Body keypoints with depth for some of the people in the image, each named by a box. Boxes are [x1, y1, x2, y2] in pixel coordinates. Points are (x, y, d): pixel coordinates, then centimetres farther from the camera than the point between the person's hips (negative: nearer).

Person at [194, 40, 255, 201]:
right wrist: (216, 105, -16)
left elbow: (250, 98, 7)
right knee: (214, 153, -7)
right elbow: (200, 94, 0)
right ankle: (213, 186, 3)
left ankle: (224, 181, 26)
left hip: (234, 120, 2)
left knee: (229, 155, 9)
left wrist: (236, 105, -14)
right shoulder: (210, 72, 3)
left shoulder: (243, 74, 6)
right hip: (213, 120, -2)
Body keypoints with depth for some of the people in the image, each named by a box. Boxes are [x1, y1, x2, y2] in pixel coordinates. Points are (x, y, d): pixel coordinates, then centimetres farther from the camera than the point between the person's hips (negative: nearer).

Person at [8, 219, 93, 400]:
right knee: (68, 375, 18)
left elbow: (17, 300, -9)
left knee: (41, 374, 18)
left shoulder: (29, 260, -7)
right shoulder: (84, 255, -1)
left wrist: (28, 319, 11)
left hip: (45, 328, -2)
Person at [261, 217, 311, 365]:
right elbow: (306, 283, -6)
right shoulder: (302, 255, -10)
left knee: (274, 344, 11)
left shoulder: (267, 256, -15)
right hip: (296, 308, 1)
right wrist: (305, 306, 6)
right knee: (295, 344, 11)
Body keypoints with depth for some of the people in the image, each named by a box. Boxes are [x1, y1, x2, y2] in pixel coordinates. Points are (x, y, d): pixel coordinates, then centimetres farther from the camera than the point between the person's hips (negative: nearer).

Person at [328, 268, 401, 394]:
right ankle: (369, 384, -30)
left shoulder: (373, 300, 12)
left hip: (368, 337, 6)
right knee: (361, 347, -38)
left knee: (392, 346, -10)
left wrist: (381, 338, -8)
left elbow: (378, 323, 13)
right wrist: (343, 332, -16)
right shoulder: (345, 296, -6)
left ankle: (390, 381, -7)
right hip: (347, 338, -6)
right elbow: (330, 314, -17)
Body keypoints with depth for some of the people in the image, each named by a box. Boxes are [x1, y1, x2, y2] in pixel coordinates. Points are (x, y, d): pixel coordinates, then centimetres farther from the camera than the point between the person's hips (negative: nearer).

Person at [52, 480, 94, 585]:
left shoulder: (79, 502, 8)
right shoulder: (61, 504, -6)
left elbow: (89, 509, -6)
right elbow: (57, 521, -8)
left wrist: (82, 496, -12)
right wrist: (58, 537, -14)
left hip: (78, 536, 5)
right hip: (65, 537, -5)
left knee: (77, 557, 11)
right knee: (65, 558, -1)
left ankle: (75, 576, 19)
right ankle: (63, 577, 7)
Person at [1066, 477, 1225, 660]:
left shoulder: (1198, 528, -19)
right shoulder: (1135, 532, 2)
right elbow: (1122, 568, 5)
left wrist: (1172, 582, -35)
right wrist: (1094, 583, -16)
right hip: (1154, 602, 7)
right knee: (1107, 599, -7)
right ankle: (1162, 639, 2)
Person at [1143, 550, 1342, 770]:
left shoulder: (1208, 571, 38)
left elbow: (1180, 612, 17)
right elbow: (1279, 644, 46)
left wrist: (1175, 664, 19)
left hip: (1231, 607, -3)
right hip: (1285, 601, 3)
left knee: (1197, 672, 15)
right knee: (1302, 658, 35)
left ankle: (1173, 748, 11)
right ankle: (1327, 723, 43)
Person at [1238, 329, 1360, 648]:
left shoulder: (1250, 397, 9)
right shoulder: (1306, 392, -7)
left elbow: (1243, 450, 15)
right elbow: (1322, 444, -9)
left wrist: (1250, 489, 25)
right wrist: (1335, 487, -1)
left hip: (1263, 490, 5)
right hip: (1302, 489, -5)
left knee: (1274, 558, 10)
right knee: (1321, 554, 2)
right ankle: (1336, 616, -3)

-----

Count the lines in the records above that contain the string "ankle" and give only that number.

> **Answer to the problem**
10